The three-band anemonefish (Amphiprion tricinctus) is a species of anemonefish endemic to the Marshall Islands in the western part of the Pacific Ocean. Like all anemonefishes, it forms a symbiotic mutualism with sea anemones and is unaffected by the stinging tentacles of its host. It is a sequential hermaphrodite with a strict size-based dominance hierarchy; the female is largest, the breeding male is second largest, and the male nonbreeders get progressively smaller as the hierarchy descends. They exhibit protandry, meaning the breeding male changes to female if the sole breeding female dies, with the largest nonbreeder becoming the breeding male. The fish's natural diet includes zooplankton.

==Description==

The body of A. tricinctus is yellow-orange at the snout, belly, and pelvic and anal fins, tending to dark brown or black at the tail. As the common name suggests, as an adult it has three white bands or bars. They can grow to be about 13 cm long

===Color variations===
As A. tricinctus is endemic to the Marshall Islands, no geographic variation is seen, bute variations to the proportions of orange and black occur, from predominately orange through to predominantly black and the occasional aberrant coloration. Fish living with the host anemone Stichodactyla mertensii, Mertens' carpet sea anemone, are frequently black except for the snout and bars.

===Similar species===
Two other species have three body bars and a dark tail, A. chrysogaster and A. fuscocaudatus, but the species are geographically separated.
Three other species of anemonefish are found in the Marshall Islands, A. chrysopterus, A. melanopus, and A. perideraion. These are easily distinguished from A. tricinctus as A. chrysopterus has two body bars and a whitish caudal fin, A. melanopus only has a head bar, and A. perideraion has a distinctive white stripe on the dorsal ridge. Genetic analysis has shown that A. tricinctus is closely related to A. clarkii and this clade is significantly different from the other species traditionally considered part of the A. clarkii complex.

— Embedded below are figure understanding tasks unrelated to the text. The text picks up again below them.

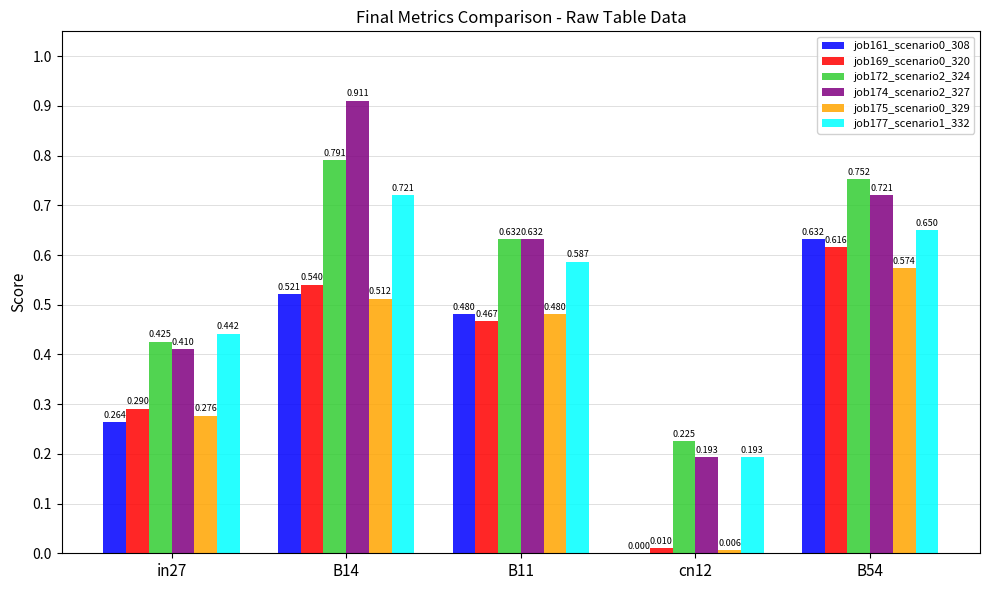

Is the value of job172_scenario2_324 at cn12 greater than the value of job175_scenario0_329 at B14?

No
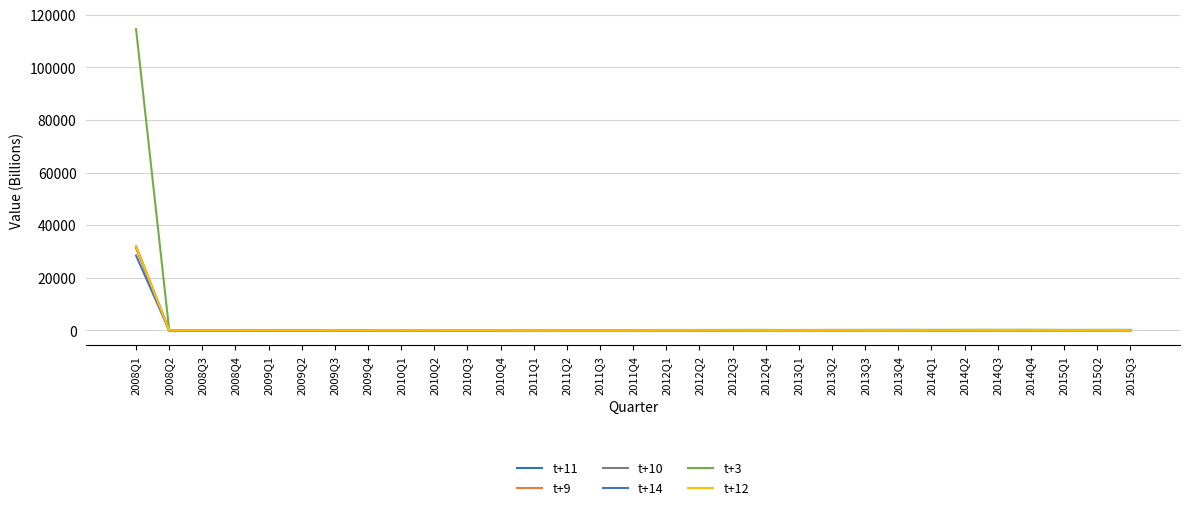

Is it true that t+11 equals 34.0 at 2009Q2?

True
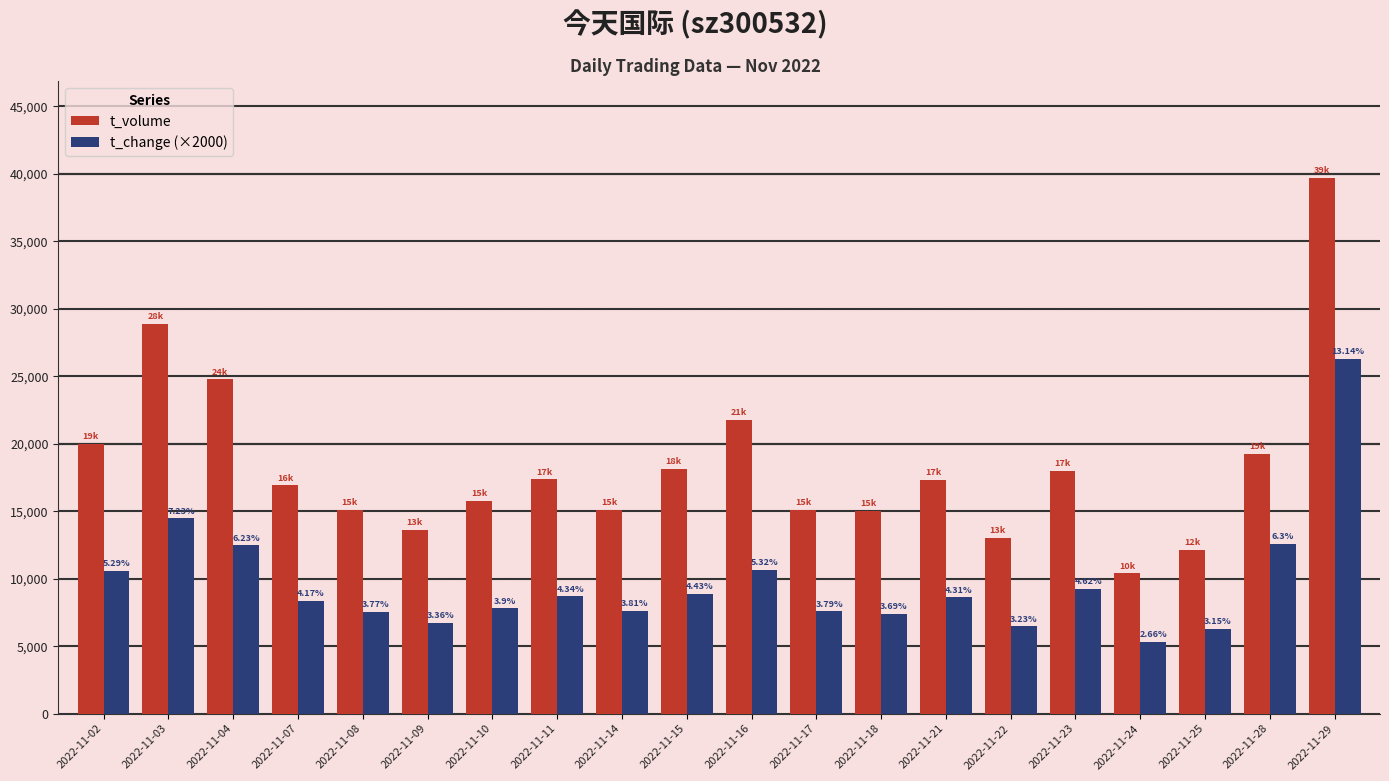

What are all the series names shown in the legend?

t_volume, t_change (×2000)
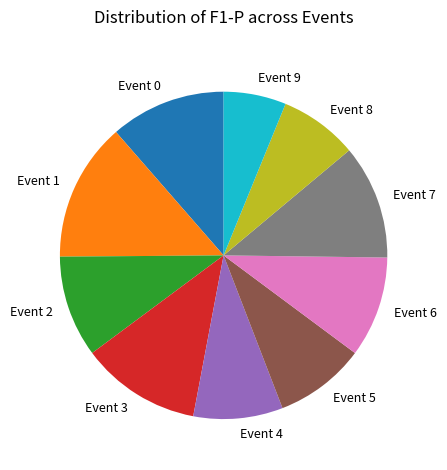

What is the smallest slice in the pie chart?

Event 9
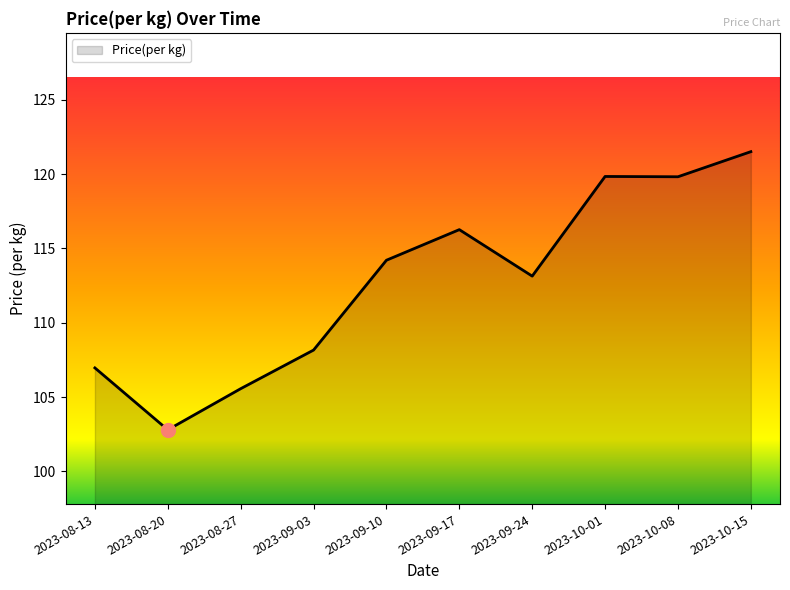

Count the number of data series in this chart.

1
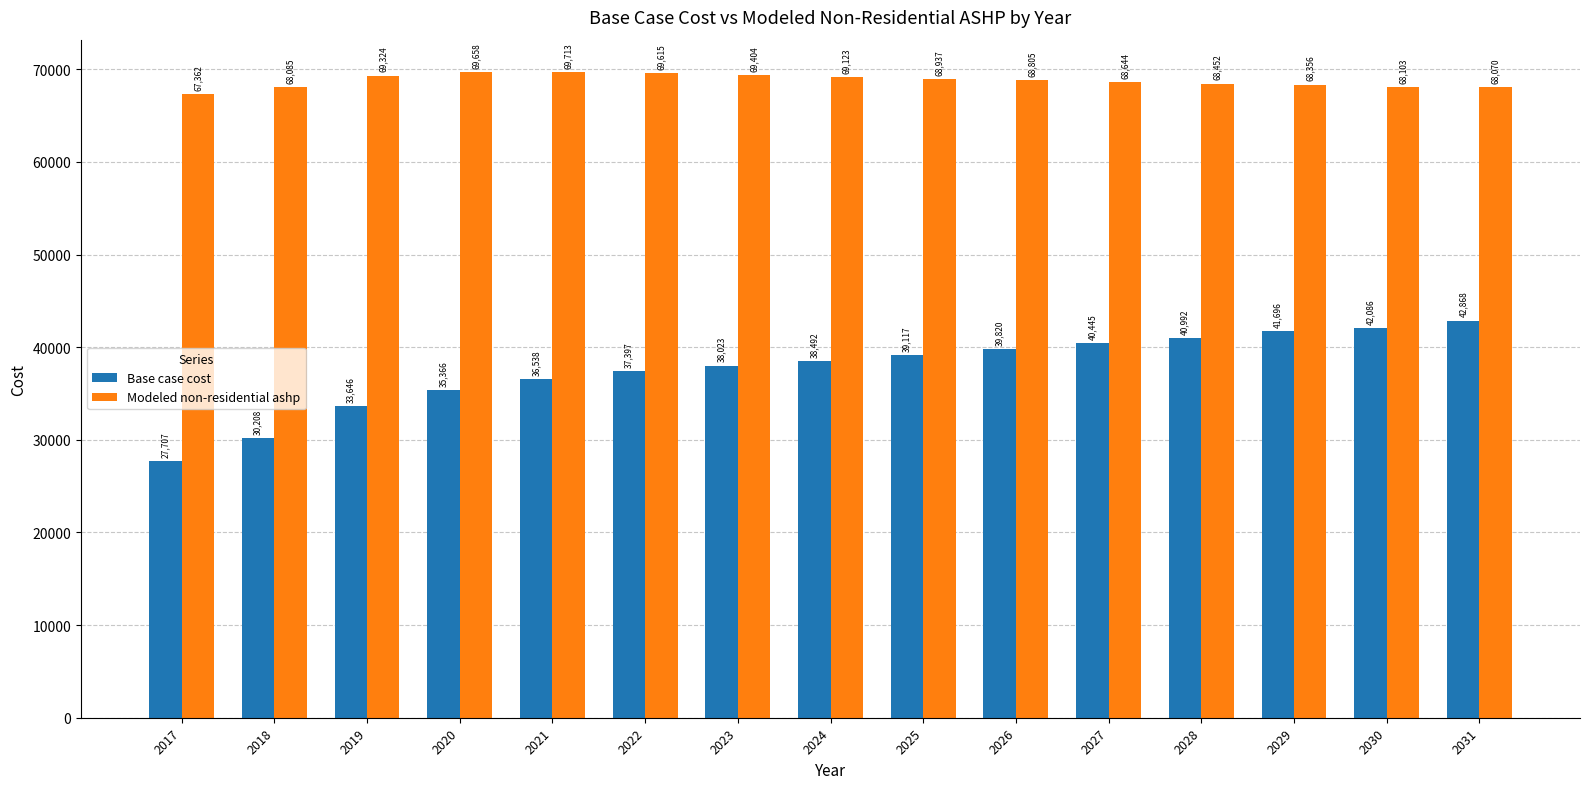

At how many categories does at least one series exceed 36879?

15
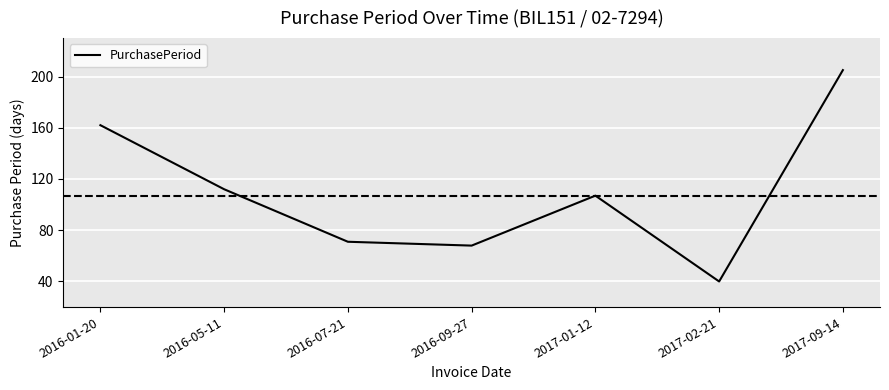

The value at 2016-07-21 is 71. True or false?

True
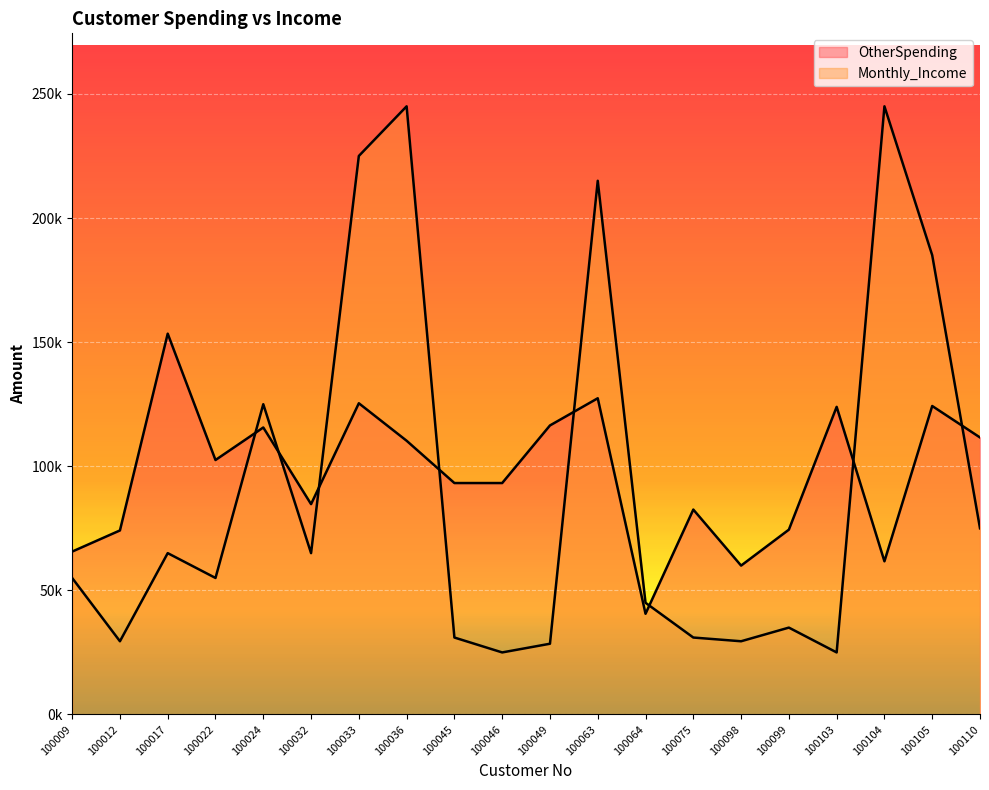

Rank the series by their maximum value, from lowest to highest.

OtherSpending, Monthly_Income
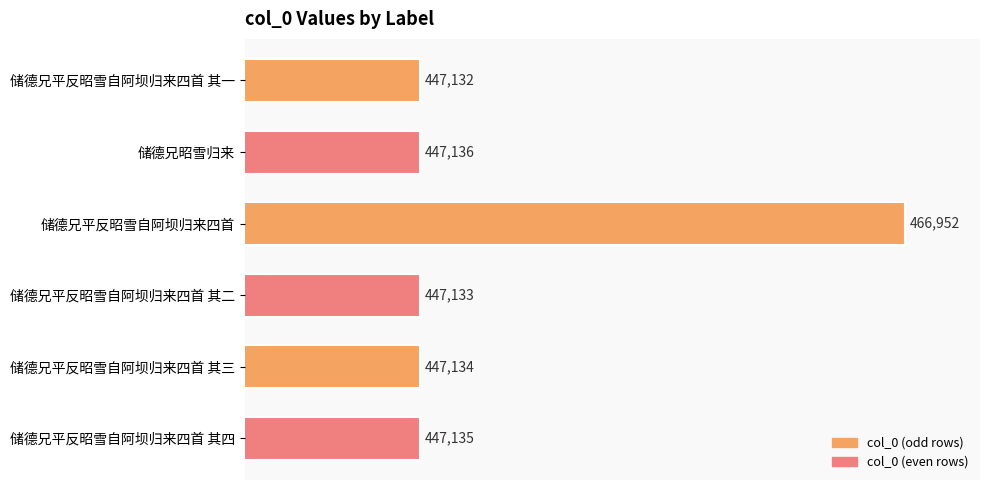

Rank the categories by value from highest to lowest.

储德兄平反昭雪自阿坝归来四首, 储德兄昭雪归来, 储德兄平反昭雪自阿坝归来四首 其四, 储德兄平反昭雪自阿坝归来四首 其三, 储德兄平反昭雪自阿坝归来四首 其二, 储德兄平反昭雪自阿坝归来四首 其一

==Distribution and habitat==
A. tricinctus is endemic to the Marshall Islands in the western part of the Pacific Ocean and is found in lagoons and pinnacle and seaward reefs. Whilst it is most commonly found at depths of 3 to 40 m, it is occasionally found hosted by solitary specimens of Entacmaea quadricolor on seaward reef slopes in excess of 40 m deep.

===Host anemones===
The relationship between anemonefish and their host sea anemones is not random and instead is highly nested in structure. A. tricinctus is highly generalised, being hosted by eight of the 9 host anemones found in the Marshall Islands. A. tricinctus is generally said to be associated with these species of anemone:

- Entacmaea quadricolor bubble-tip anemone
- Heteractis aurora beaded sea anemone (mostly juvenile)
- Heteractis crispa sebae anemone
- Stichodactyla haddoni
- Stichodactyla mertensii Mertens' carpet sea anemone

Many locations in the Marshall Islands have not been scientifically surveyed, and A. tricinctus has been reported to be hosted by these species of anemone:
- Heteractis magnifica magnificent sea anemone (rarely)
- Heteractis malu delicate sea anemone (rarely)
- Macrodactyla doreensis long-tentacle anemone (Note: The Marshall Islands are significantly outside the previously recorded range for M. doreensis, which is not otherwise reported east of New Guinea.)

==Conservation status==
Anemonefish and their host anemones are found on coral reefs and face similar environmental issues. Like corals, anemone's contain intracellular endosymbionts, zooxanthellae, and can suffer from bleaching due to triggers such as increased water temperature or acidification. Characteristics known to elevate the risk of extinction are small geographic range, small local population, and extreme habitat specialisation. A. tricinctus is an endemic species, confined to the Marshall Islands, and this species' ability to use a variety of anemone hosts is thought to reduce the risk of extinction associated with specialisation.

==In the aquarium==
Specimens of A. tricinctus are occasionally for sale and the species has been bred in captivity.